THE PROBLEM.
Switch "Nominee(s)" to "Nominees" throughout the items below and write out every line again with nothing else changed. Leave the pictures out.

######

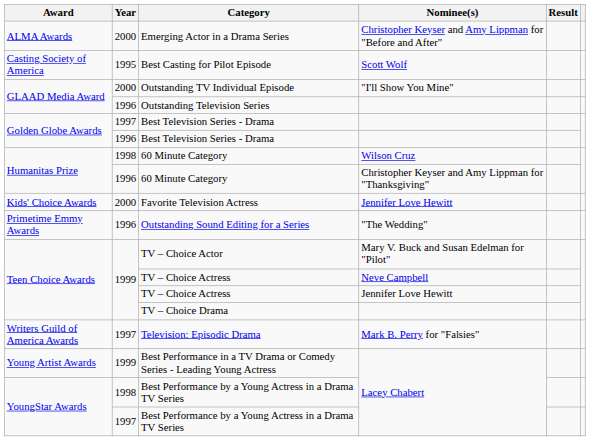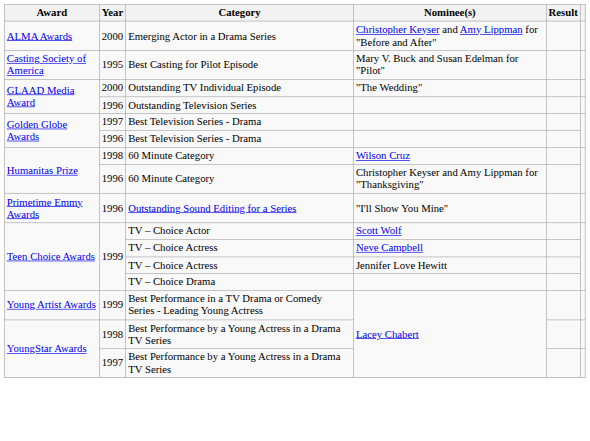Best Casting for Pilot Episode | Nominee(s): Scott Wolf -> Mary V. Buck and Susan Edelman for "Pilot"
Outstanding TV Individual Episode | Nominee(s): "I'll Show You Mine" -> "The Wedding"
- row: Kids' Choice Awards | 2000 | Favorite Television Actress | Jennifer Love Hewitt
Outstanding Sound Editing for a Series | Nominee(s): "The Wedding" -> "I'll Show You Mine"
TV – Choice Actor | Nominee(s): Mary V. Buck and Susan Edelman for "Pilot" -> Scott Wolf
- row: Writers Guild of America Awards | 1997 | Television: Episodic Drama | Mark B. Perry for "Falsies"
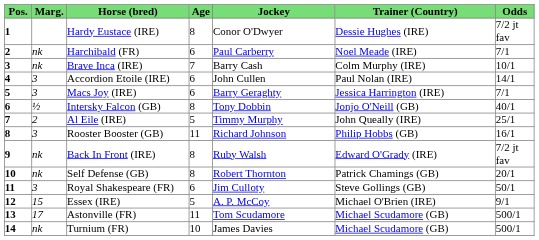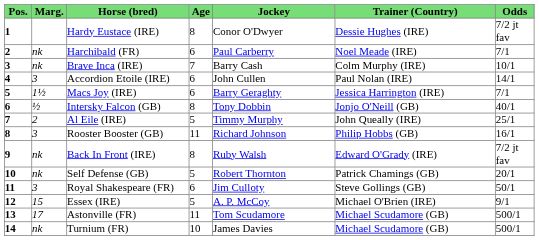Macs Joy (IRE) | Marg.: 3 -> 1½
Self Defense (GB) | Age: 8 -> 5
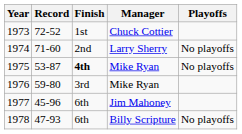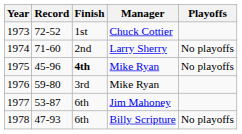1975 | Record: 53-87 -> 45-96
1977 | Record: 45-96 -> 53-87
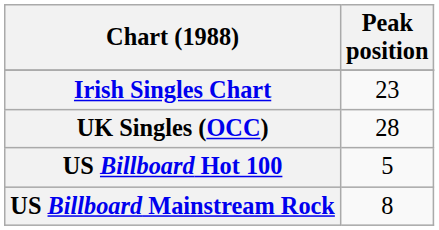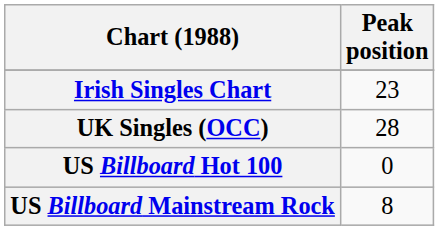US Billboard Hot 100 | Peak position: 5 -> 0
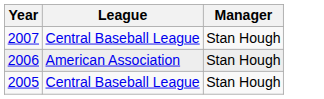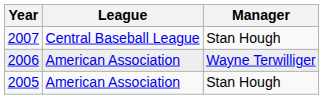2006 | Manager: Stan Hough -> Wayne Terwilliger
2005 | League: Central Baseball League -> American Association
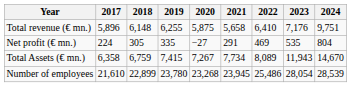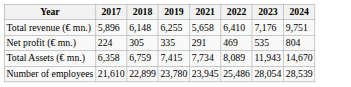- column: 2020 | 5,875 | −27 | 7,267 | 23,268
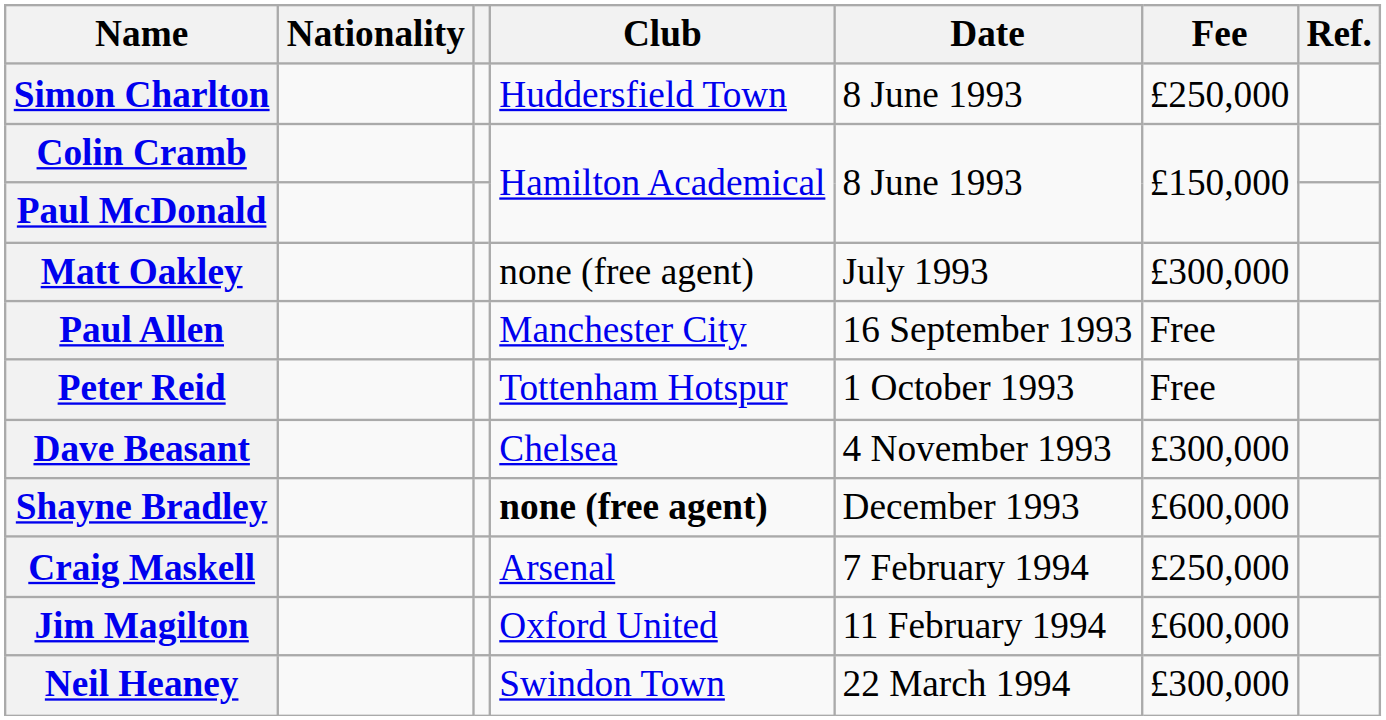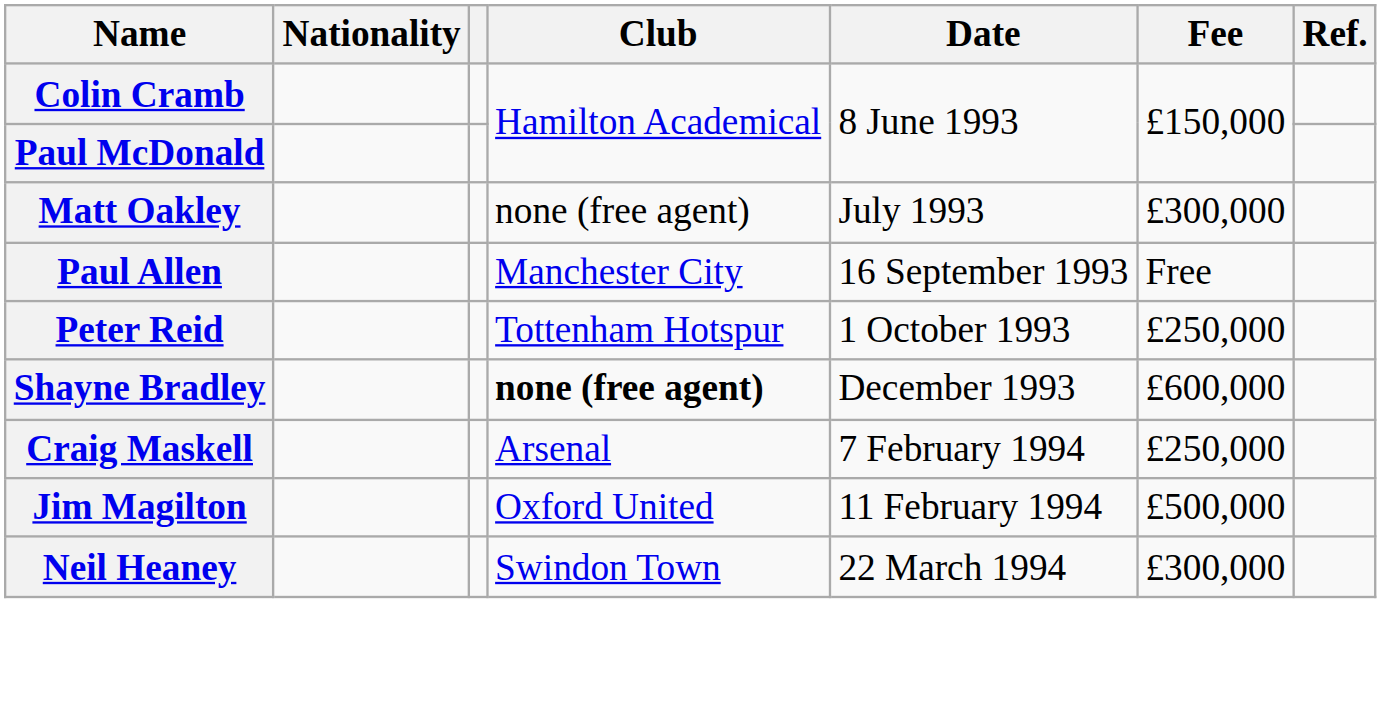- row: Simon Charlton | Huddersfield Town | 8 June 1993 | £250,000
Peter Reid | Fee: Free -> £250,000
- row: Dave Beasant | Chelsea | 4 November 1993 | £300,000
Jim Magilton | Fee: £600,000 -> £500,000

######

WRITTEN REPLY.
Best Casting for Pilot Episode | Nominees: Scott Wolf -> Mary V. Buck and Susan Edelman for "Pilot"
Outstanding TV Individual Episode | Nominees: "I'll Show You Mine" -> "The Wedding"
- row: Kids' Choice Awards | 2000 | Favorite Television Actress | Jennifer Love Hewitt
Outstanding Sound Editing for a Series | Nominees: "The Wedding" -> "I'll Show You Mine"
TV – Choice Actor | Nominees: Mary V. Buck and Susan Edelman for "Pilot" -> Scott Wolf
- row: Writers Guild of America Awards | 1997 | Television: Episodic Drama | Mark B. Perry for "Falsies"
Macs Joy (IRE) | Marg.: 3 -> 1½
Self Defense (GB) | Age: 8 -> 5
1975 | Record: 53-87 -> 45-96
1977 | Record: 45-96 -> 53-87
US Billboard Hot 100 | Peak position: 5 -> 0
2006 | Manager: Stan Hough -> Wayne Terwilliger
2005 | League: Central Baseball League -> American Association
- column: 2020 | 5,875 | −27 | 7,267 | 23,268
- row: Simon Charlton | Huddersfield Town | 8 June 1993 | £250,000
Peter Reid | Fee: Free -> £250,000
- row: Dave Beasant | Chelsea | 4 November 1993 | £300,000
Jim Magilton | Fee: £600,000 -> £500,000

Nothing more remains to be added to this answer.